As Americans, we’re all used to aloof and mindless bureaucracy, but this system ignores even the most basic precepts of justice. A filmmaker “flunks” when he or she does not get a desired rating. The death knell is NC-17, which is worse than no rating at all since almost no one will market the film and none of the major theater or DVD chains will carry it. The board—God love ’em—doesn’t have to say what they based their decision on either. Unless the filmmaker is a hired gun for Paramount or some other major studio, he or she will just have to guess, and the only appeal (if they don’t want to make cuts based on guesses) is an opportunity to give a closing argument to a group of anonymous people (not the actual board) who usually side with the MPAA anyway. The castor oil must be swallowed.

This Film gets a little goofy at times, especially during the antics of a private investigator hired to unmask the board. But the overall argument seems like a no-brainer. In many ways, the censorship here, Dick contends, is much worse than the system of open censorship performed by the Hays-Breen office prior to the ratings board. At least you knew who you were presenting your film to, what the prejudices were and how to circumvent them. Film historians and critics often argue that films were better in this system: the subversive ones more creative and subtle.

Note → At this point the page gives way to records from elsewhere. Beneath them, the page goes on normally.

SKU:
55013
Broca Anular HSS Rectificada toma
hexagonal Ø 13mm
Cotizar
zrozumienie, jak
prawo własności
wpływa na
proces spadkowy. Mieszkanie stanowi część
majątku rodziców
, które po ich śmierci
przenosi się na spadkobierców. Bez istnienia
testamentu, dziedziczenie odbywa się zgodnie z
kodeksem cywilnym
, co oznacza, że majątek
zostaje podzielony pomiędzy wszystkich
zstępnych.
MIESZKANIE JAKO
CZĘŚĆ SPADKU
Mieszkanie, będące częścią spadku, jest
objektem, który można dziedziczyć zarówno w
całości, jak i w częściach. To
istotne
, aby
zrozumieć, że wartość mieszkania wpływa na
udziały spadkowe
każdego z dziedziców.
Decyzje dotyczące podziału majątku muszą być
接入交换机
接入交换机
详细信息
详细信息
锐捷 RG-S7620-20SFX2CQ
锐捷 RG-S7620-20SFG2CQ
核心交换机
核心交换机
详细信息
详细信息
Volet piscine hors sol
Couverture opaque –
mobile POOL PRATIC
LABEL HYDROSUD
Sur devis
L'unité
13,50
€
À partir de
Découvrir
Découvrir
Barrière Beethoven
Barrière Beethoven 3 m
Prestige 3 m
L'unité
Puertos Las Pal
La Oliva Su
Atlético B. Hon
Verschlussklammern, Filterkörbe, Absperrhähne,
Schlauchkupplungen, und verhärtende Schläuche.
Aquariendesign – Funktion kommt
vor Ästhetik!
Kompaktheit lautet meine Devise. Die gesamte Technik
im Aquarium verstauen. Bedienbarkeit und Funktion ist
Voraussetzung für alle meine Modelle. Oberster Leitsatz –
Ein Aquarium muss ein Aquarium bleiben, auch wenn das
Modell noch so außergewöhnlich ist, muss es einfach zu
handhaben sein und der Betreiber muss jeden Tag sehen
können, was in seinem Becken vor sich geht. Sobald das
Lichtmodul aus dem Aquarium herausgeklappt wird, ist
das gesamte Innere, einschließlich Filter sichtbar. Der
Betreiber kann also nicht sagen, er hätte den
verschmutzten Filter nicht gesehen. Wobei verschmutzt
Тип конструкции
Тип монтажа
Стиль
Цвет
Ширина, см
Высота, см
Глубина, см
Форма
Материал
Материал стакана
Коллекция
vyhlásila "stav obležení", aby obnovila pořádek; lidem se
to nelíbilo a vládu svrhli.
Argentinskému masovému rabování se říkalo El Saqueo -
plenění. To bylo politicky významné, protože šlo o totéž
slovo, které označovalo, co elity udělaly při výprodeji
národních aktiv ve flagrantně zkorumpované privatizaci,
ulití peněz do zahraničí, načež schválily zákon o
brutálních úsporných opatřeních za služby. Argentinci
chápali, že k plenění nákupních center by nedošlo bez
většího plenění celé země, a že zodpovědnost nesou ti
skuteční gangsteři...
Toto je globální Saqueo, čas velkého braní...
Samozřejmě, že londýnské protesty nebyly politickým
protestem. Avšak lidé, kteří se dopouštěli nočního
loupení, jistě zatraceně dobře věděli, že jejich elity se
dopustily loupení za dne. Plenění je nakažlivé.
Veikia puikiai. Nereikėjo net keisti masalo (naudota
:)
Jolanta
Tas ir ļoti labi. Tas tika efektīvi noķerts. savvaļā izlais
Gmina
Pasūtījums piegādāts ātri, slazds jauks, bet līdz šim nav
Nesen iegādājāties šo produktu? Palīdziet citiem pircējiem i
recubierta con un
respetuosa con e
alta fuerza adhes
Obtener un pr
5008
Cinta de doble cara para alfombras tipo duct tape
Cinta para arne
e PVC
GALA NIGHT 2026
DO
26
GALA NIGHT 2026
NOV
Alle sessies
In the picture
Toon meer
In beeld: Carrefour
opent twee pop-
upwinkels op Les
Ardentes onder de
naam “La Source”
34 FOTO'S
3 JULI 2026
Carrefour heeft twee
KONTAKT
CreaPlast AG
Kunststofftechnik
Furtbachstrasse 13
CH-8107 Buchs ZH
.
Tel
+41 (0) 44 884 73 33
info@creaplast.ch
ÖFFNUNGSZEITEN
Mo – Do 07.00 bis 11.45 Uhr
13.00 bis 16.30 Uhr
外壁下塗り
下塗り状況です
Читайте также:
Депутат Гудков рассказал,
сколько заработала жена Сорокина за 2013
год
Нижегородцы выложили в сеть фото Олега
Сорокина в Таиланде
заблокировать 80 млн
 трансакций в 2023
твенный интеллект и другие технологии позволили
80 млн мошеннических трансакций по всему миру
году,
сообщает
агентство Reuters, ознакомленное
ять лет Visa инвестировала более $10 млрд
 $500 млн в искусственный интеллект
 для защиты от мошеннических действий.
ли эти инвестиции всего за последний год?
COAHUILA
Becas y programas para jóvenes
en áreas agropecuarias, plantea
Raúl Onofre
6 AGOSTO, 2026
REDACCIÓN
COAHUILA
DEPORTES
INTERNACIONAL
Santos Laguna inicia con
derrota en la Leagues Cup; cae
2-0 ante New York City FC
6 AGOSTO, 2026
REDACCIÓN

Still, Dick and his movie aren’t asking much. If you want ratings, fine, he says, but let the process take place (in theory at any rate) like other American systems: in the open and subject to oversight. That’s not too hard, but I don’t think this movie is going to make it happen. Movies might be the worst form of protest. People have been thinking of them as thrill-ride entertainment for too long to stop, even for a couple of hours.

The MPAA ratings board is just one of many arbitrary and pretend institutions long overdue for a shake up, and This Film has an easy time proving it. But it’s hard to think of people shouting for social change as they leave the theater. Stuffed with overpriced hydrogenated oils and high-fructose corn syrup, they are more likely to holler for a TUMS. By the way, he took his film to the ratings board, and guess what he got? LAA

Rated NC-17; opens Sept. 1 in select local theaters.